The law enforcement personnel persecuting them know what they’re doing is illegal and morally appalling. They’re still going ahead with it because that’s what’s expedient for themselves right now. But, when their time comes somebody else will toss them beneath the wheels with no compunction. It’s a vicious cycle that must come to an end.

3 comments

  1. Well that bus is definitely coming quickly right now. Ever since that Arberry kid was shot there’s been unlimited anti white propaganda all over the place an in the news with things like “we were never great” as a reply to make whites great again. Policemen’s entire reputations across the country are being ruined once again, because they actually work to keep our communities safe from criminals. The pusedo intellectual elites are making it very clear they don’t actually want “equality”, because if they genuinely wanted equality they would actually treat everyone the same an not use identity politics for every situation to justify free stuff an pity while whites are shamed an insulted.

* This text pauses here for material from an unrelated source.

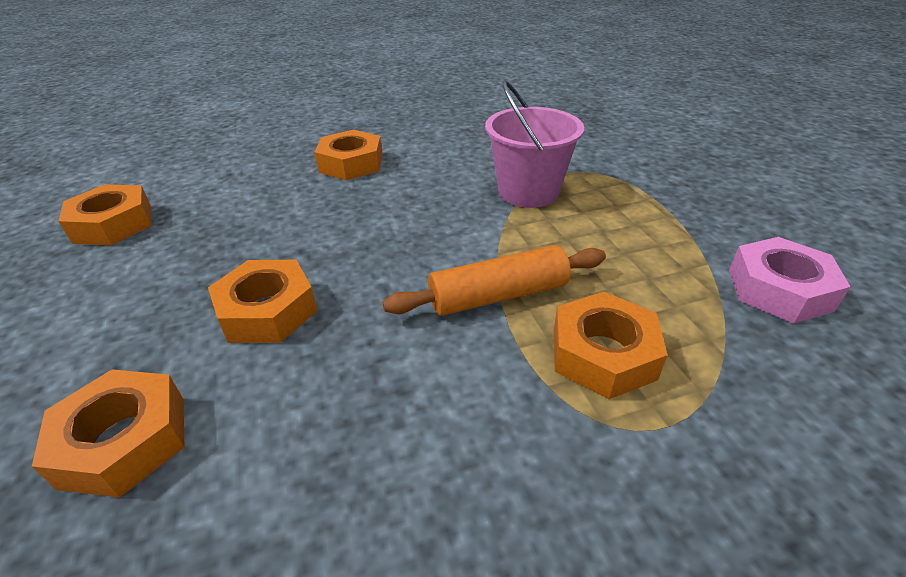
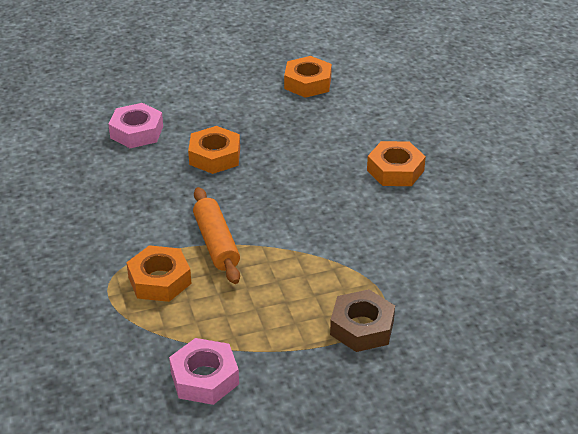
camera: 90 degrees right, 0 degrees up
orange nut [32,369,185,498] -> pink nut [108,103,163,148]
pink bucket [485,80,584,208] -> none
none -> brown nut [330,289,395,352]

    They may be Pusedo intellectuals, but they know what they’re doing. Let’s face the reality here, as much as some would like to think they’re just pushing “ utopian socialist equality” where everyone’s equal an loves each other regardless of culture, race, religion no matter how naturally incompatible they are an never have to take responsibility for anything because they supposedly have 10 mental illnesses. Multiculturalism has been a failure all over the West, and they know that an that’s what they want. The reality is that minorities an illegal immigrants are being propped up by the elites are because most of them are easier to control than whites, and the state loves people who solely depend on them because they won’t fight back. I’m not saying this out of “hatred”, I’m saying it cause it’s the reality we’re facing regardless of how mean it sounds.

    We should all show respect to one another no matter who they are as long as they show respect to us an our boundaries instead of respecting them solely because of their race or whatever else they identify as but because we’re good civilized Christian men who follow the Bible an have good manners regardless if we agree with them or their lifestyle choices. However this does not mean that we’ll take whatever they throw at us an be your doormat, the sermon on the mount is often distorted by modern churches as a reason to be a doormat an always turn the other cheek for everything when this is not the case. Remember people who are “to nice” usually are an will take advantage of you, be a kind man but not a nice guy. The “nice guy” is the same one who will throw you under the bus if he’s on the line. Nice guys are the people who led us to this crisis, and until men take over these “nice guys” in events like Charlottesville this cycle will continue until everyone surrenders their dignity in exchange of being somewhat left alone.

    1. It’s interesting to watch 2016 start to repeat. These people we’ve watched get their lives ruined this week got that bus circled back around on them. Sad, and so predictable.

      1. It’s definitely a worse repeat of 2016, because of coronavirus. People’s lives are still being ruined over stuff they shouldn’t be, an who knows how it’ll end this time. They’re even attacking their own now it’s ruthless.